* BRIEF
Return every line of text in the data below word for word and in the same order, leaving the pictures out of your answer.

━━━━━━━━━━━━━━━━

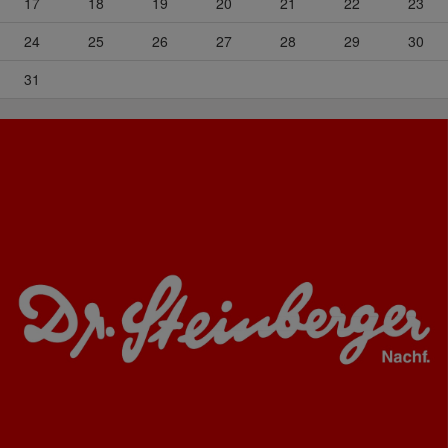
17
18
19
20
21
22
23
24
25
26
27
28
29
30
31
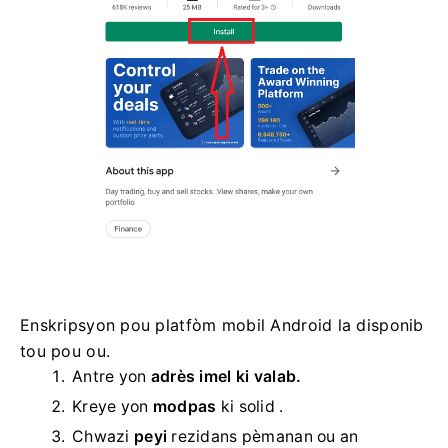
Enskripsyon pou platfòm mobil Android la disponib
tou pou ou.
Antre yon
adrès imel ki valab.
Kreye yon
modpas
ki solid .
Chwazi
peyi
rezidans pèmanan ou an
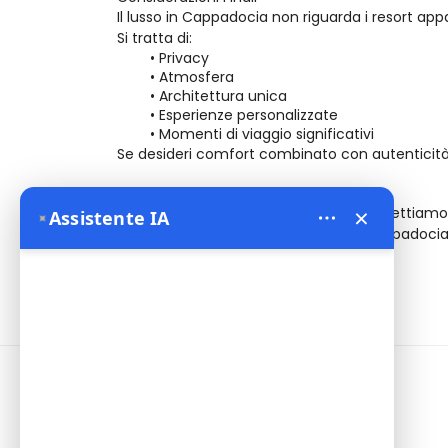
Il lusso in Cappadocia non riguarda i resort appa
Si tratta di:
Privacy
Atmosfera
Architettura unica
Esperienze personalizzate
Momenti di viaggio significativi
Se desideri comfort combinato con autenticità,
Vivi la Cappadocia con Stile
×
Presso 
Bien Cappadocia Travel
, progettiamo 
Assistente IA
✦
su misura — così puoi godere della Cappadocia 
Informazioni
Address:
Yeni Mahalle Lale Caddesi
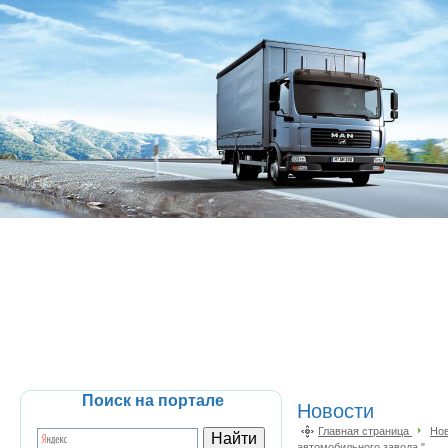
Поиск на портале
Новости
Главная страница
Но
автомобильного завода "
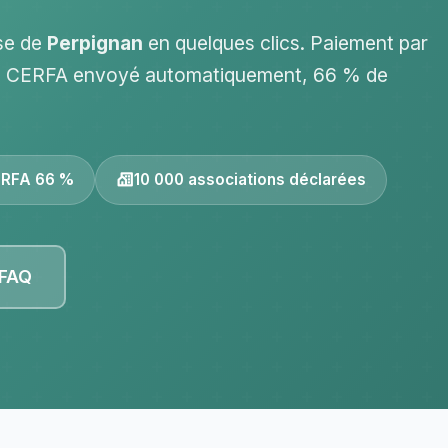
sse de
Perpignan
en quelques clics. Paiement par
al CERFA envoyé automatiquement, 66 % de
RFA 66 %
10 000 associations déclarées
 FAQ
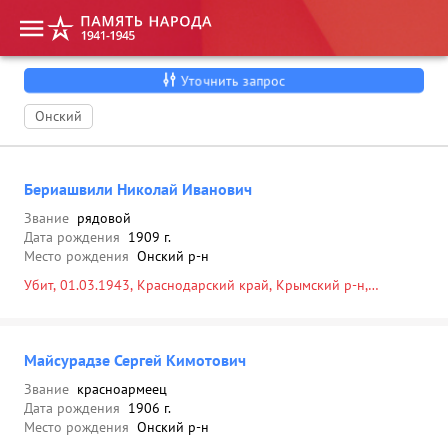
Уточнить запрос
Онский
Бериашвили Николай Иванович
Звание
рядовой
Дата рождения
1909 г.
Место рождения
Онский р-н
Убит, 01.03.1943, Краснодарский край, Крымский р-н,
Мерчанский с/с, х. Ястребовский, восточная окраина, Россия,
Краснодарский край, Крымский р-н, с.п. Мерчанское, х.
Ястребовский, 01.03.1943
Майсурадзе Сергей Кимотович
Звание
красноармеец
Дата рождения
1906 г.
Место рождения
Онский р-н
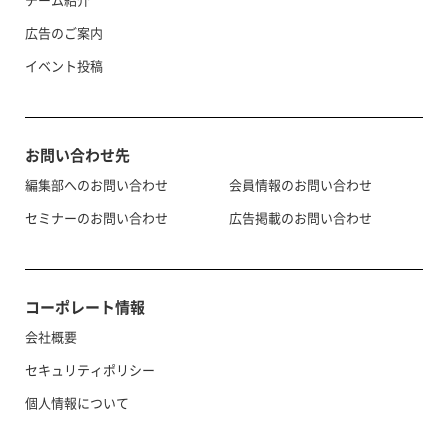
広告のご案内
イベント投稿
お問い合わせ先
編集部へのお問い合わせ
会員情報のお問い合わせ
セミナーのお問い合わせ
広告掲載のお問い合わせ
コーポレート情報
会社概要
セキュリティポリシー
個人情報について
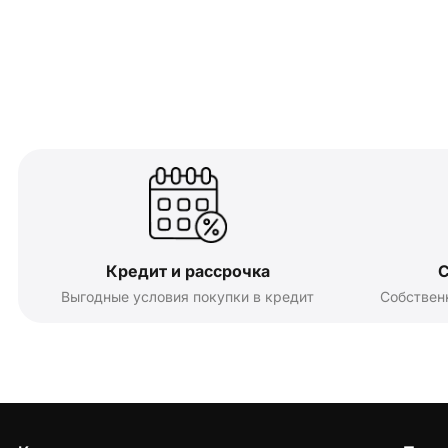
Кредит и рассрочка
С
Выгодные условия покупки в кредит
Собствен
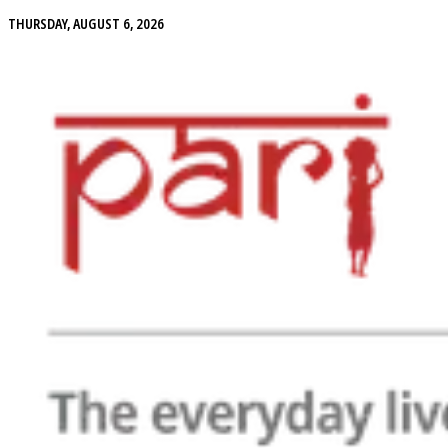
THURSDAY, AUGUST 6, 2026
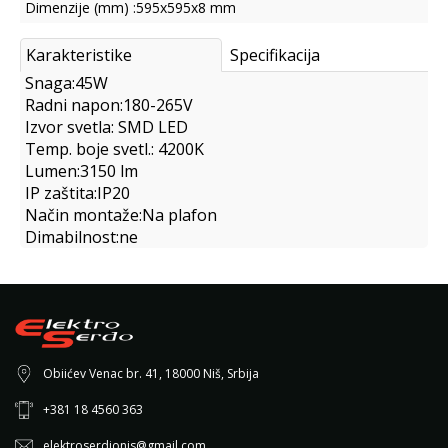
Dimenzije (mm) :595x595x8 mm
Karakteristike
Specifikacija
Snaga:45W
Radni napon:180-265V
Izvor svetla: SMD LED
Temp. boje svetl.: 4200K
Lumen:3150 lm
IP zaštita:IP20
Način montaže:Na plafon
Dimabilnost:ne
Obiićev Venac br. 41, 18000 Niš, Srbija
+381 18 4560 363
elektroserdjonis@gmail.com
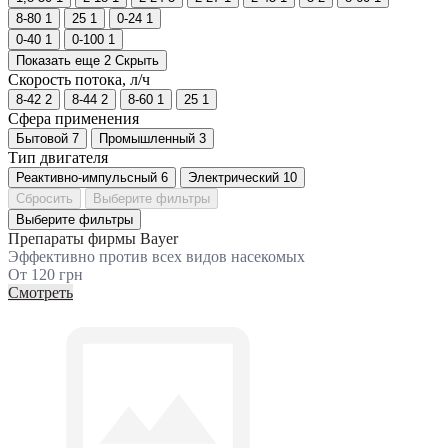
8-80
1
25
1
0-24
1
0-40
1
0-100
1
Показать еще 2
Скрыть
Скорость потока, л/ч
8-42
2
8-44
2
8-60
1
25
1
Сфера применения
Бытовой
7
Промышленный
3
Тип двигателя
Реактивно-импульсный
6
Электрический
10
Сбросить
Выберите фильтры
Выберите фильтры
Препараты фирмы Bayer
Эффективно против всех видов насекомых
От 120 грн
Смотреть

━━━━━━━━━━━━━━━━

* TASK RESULT
17
18
19
20
21
22
23
24
25
26
27
28
29
30
31
Enskripsyon pou platfòm mobil Android la disponib
tou pou ou.
Antre yon
adrès imel ki valab.
Kreye yon
modpas
ki solid .
Chwazi
peyi
rezidans pèmanan ou an
Il lusso in Cappadocia non riguarda i resort appa
Si tratta di:
Privacy
Atmosfera
Architettura unica
Esperienze personalizzate
Momenti di viaggio significativi
Se desideri comfort combinato con autenticità,
Vivi la Cappadocia con Stile
×
Presso 
Bien Cappadocia Travel
, progettiamo 
Assistente IA
✦
su misura — così puoi godere della Cappadocia 
Informazioni
Address:
Yeni Mahalle Lale Caddesi
Поиск на портале
Новости
Главная страница
Но
автомобильного завода "
sse de
Perpignan
en quelques clics. Paiement par
al CERFA envoyé automatiquement, 66 % de
RFA 66 %
10 000 associations déclarées
 FAQ
Уточнить запрос
Онский
Бериашвили Николай Иванович
Звание
рядовой
Дата рождения
1909 г.
Место рождения
Онский р-н
Убит, 01.03.1943, Краснодарский край, Крымский р-н,
Мерчанский с/с, х. Ястребовский, восточная окраина, Россия,
Краснодарский край, Крымский р-н, с.п. Мерчанское, х.
Ястребовский, 01.03.1943
Майсурадзе Сергей Кимотович
Звание
красноармеец
Дата рождения
1906 г.
Место рождения
Онский р-н
広告のご案内
イベント投稿
お問い合わせ先
編集部へのお問い合わせ
会員情報のお問い合わせ
セミナーのお問い合わせ
広告掲載のお問い合わせ
コーポレート情報
会社概要
セキュリティポリシー
個人情報について
Кредит и рассрочка
С
Выгодные условия покупки в кредит
Собствен
THURSDAY, AUGUST 6, 2026
Dimenzije (mm) :595x595x8 mm
Karakteristike
Specifikacija
Snaga:45W
Radni napon:180-265V
Izvor svetla: SMD LED
Temp. boje svetl.: 4200K
Lumen:3150 lm
IP zaštita:IP20
Način montaže:Na plafon
Dimabilnost:ne
Obiićev Venac br. 41, 18000 Niš, Srbija
+381 18 4560 363
elektroserdjonis@gmail.com
8-80
1
25
1
0-24
1
0-40
1
0-100
1
Показать еще 2
Скрыть
Скорость потока, л/ч
8-42
2
8-44
2
8-60
1
25
1
Сфера применения
Бытовой
7
Промышленный
3
Тип двигателя
Реактивно-импульсный
6
Электрический
10
Сбросить
Выберите фильтры
Выберите фильтры
Препараты фирмы Bayer
Эффективно против всех видов насекомых
От 120 грн
Смотреть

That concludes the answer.